New Blood Pressure Guidelines: How These Changes May Affect You
Whenever I go to my doctor, she always tells me that for someone my age who has such an active lifestyle, my blood pressure is quite high. Now, I worry that my blood pressure will be even higher when I see her next. Why? Because as of recently, there are new blood pressure guidelines that will likely have an effect on you, too.
The American College of Cardiology reveals that the new blood pressure guidelines lower the definition of high blood pressure to account for complications that can occur at lower numbers and to allow for earlier intervention. They go on to explain that this new definition will result in nearly half of the U.S. adult population (46%) having high blood pressure, with the greatest impact expected among younger people. Additionally, the prevalence of high blood pressure is expected to triple among men under age 45, and double among women under 45.

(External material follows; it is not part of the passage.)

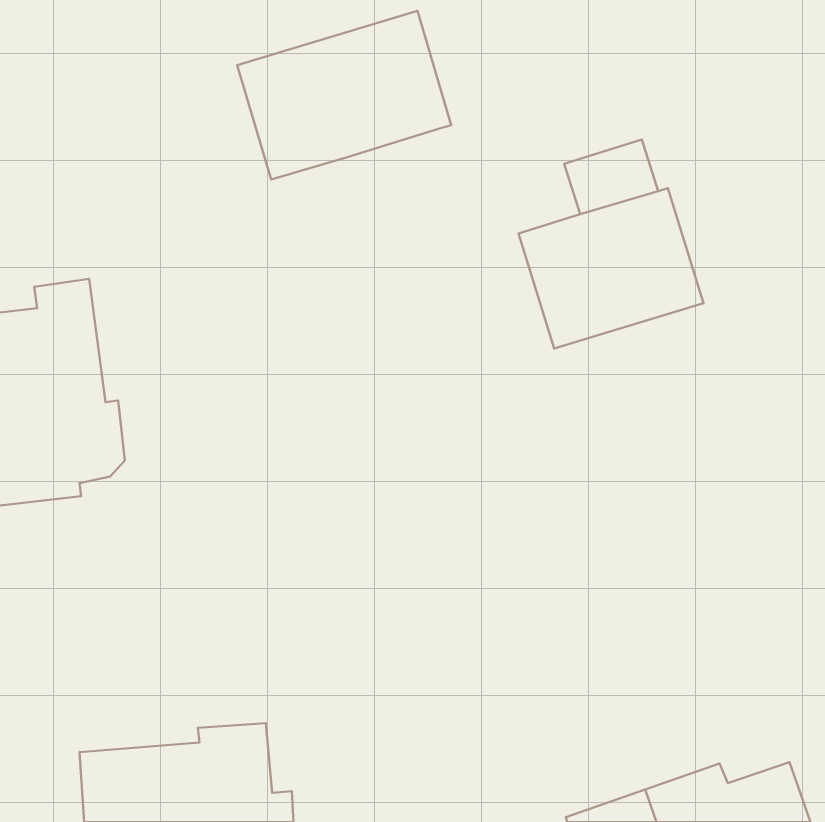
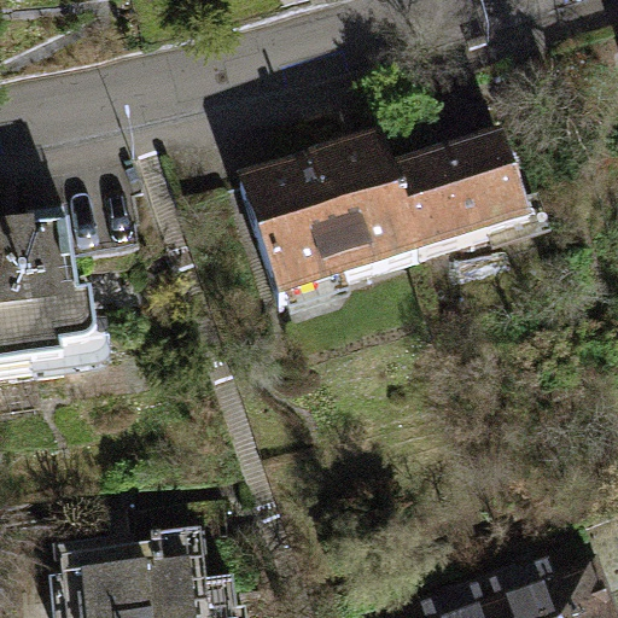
building: [237,11,451,180] -> none
building: none -> [243,141,413,299]

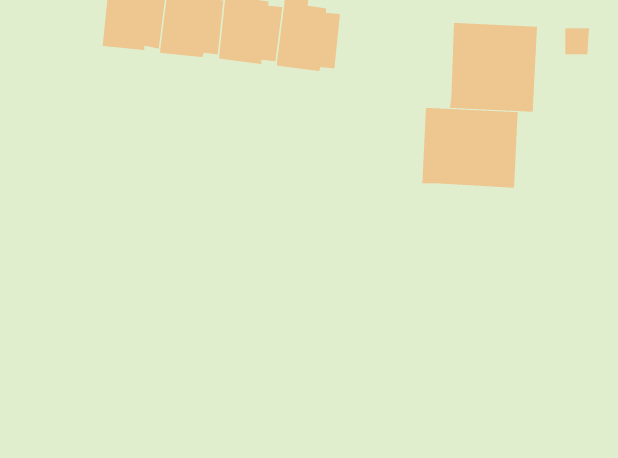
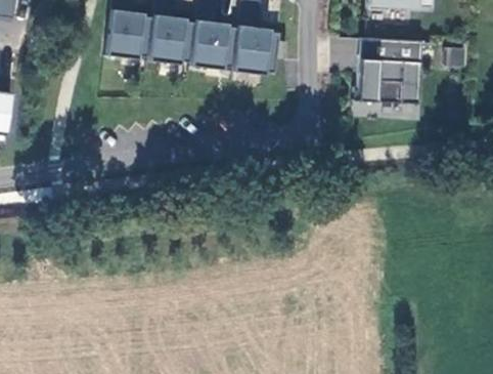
building: [422,107,518,189] -> none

Blood pressure categories in the new guideline are as follows:
- Normal: Less than 120/80 mm Hg;
- Elevated: Systolic between 120-129 and diastolic less than 80;
- Stage 1: Systolic between 130-139 or diastolic between 80-89;
- Stage 2: Systolic at least 140 or diastolic at least 90 mm Hg;
- Hypertensive crisis: Systolic over 180 and/or diastolic over 120, with patients needing prompt changes in medication if there are no other indications of problems, or immediate hospitalization if there are signs of organ damage.
Although you might be worried about what this means for your own blood pressure reading, these changes were implemented in order to detect, manage, and treat heart attack and stroke more effectively and during earlier stages. Overall, these changes will only benefit our health, and there are many things you can do to ensure your blood pressure stays at a “normal” reading. If you have any questions or concerns about your blood pressure or these new standards, consult with your doctor.